PROBLEM TO WORK ON: Nothing after the line with "left elbow: (714, 568)" belongs in the copy; extract the lines below from the top through that line, pictures left out.

MATERIALS PROVIDED:
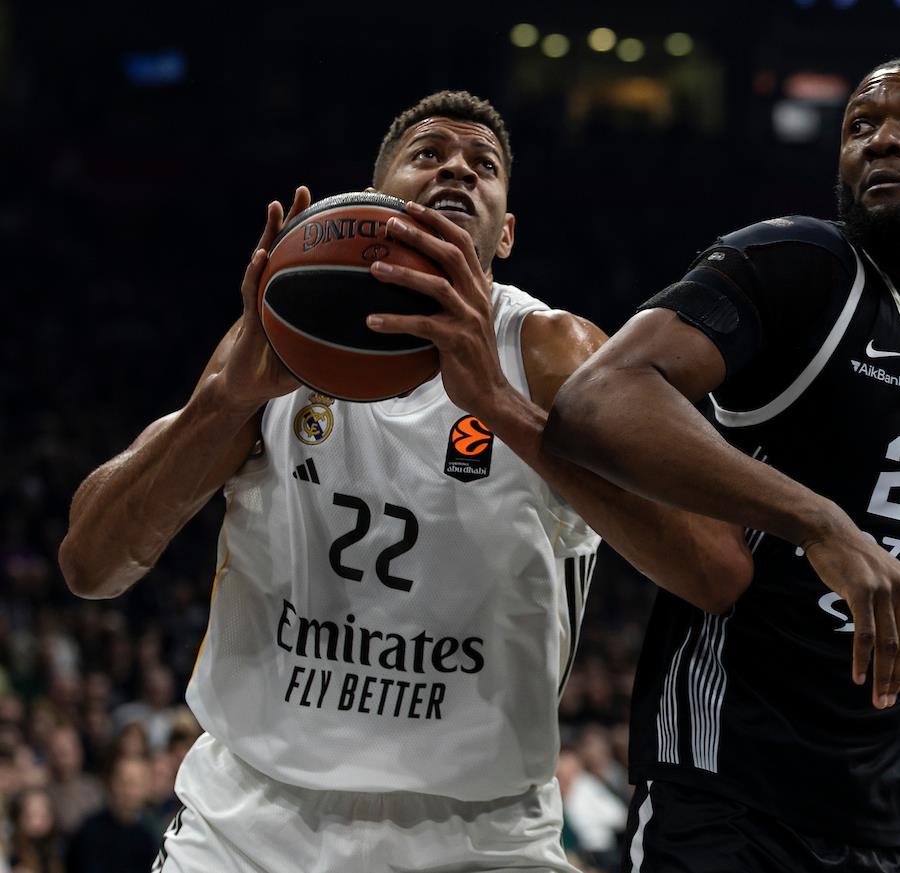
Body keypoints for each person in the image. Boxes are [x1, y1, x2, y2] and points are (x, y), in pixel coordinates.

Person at [57, 91, 753, 872]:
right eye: (428, 154)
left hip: (478, 835)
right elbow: (91, 564)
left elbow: (714, 568)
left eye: (483, 165)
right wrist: (222, 402)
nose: (457, 166)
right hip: (250, 824)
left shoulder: (550, 352)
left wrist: (498, 403)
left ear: (507, 233)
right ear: (374, 203)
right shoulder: (289, 335)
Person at [546, 58, 900, 872]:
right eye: (858, 126)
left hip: (896, 819)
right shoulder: (800, 268)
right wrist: (817, 520)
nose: (880, 139)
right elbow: (597, 400)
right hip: (734, 797)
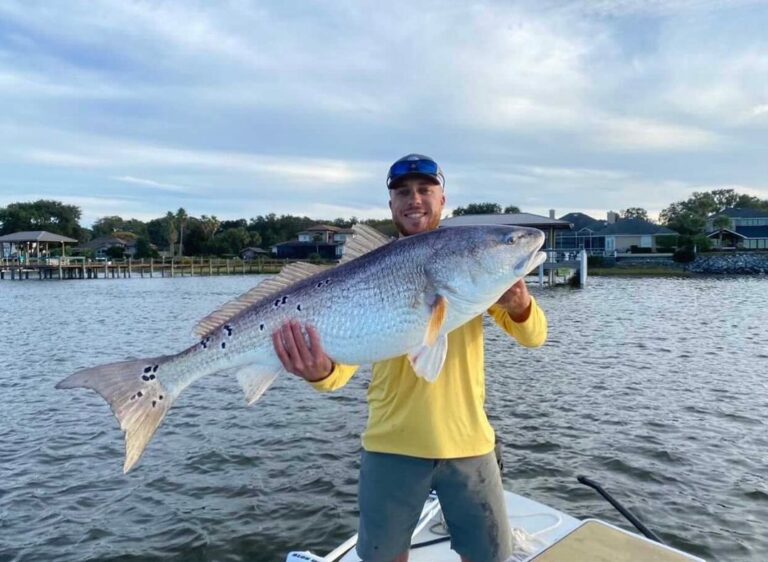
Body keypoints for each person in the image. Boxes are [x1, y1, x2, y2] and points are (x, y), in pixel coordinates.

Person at [273, 154, 547, 562]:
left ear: (442, 199)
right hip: (391, 445)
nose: (414, 199)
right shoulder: (370, 269)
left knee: (489, 556)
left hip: (468, 443)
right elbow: (339, 371)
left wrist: (522, 304)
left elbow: (534, 337)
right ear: (391, 205)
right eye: (402, 192)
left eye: (425, 190)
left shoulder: (471, 272)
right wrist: (320, 371)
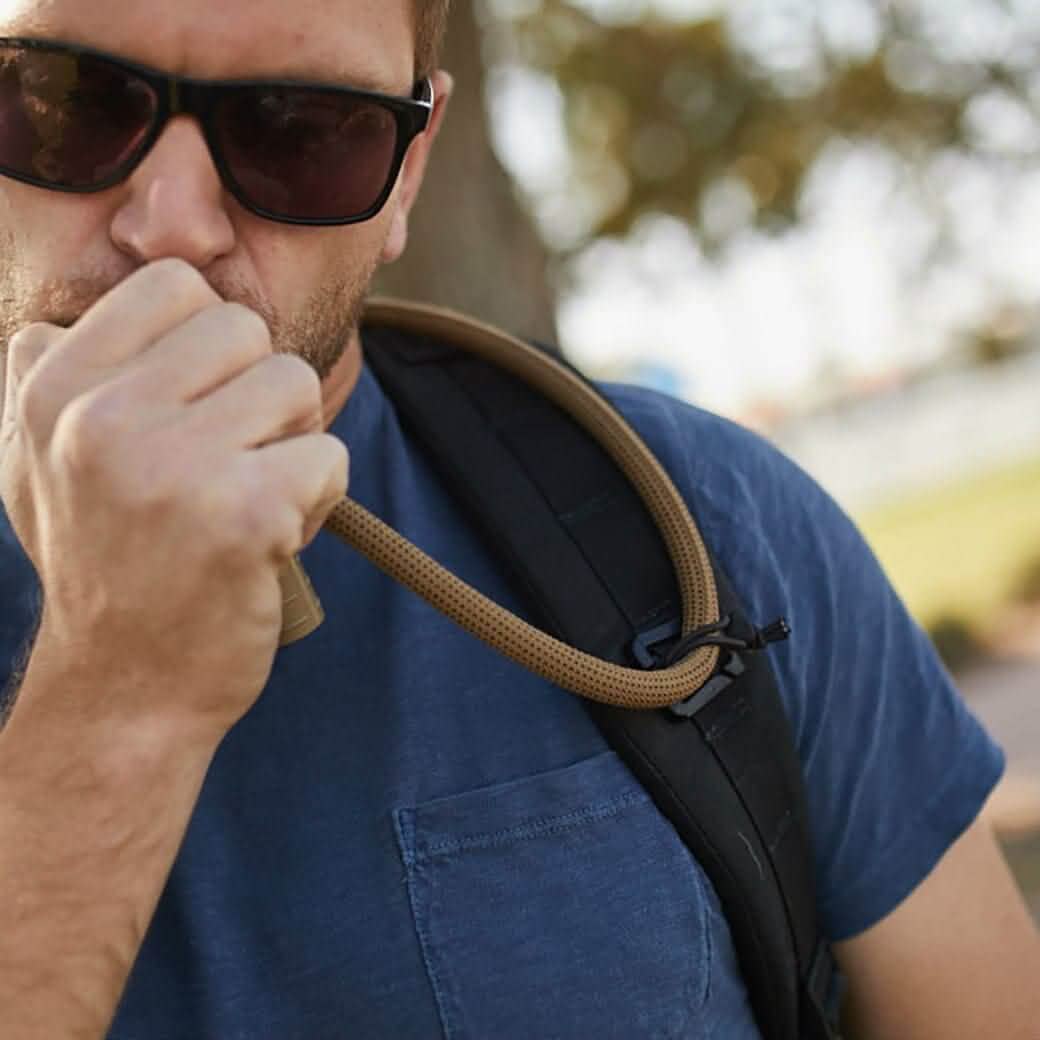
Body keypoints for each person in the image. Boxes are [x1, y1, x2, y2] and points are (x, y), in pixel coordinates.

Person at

THE COMPLETED TASK:
Body keypoints for each person in the image. Boxes are [x1, y1, x2, y2] and points are (x, y), in pixel coordinates.

Person at [57, 91, 753, 872]:
right eye: (428, 154)
left hip: (478, 835)
right elbow: (91, 564)
left elbow: (714, 568)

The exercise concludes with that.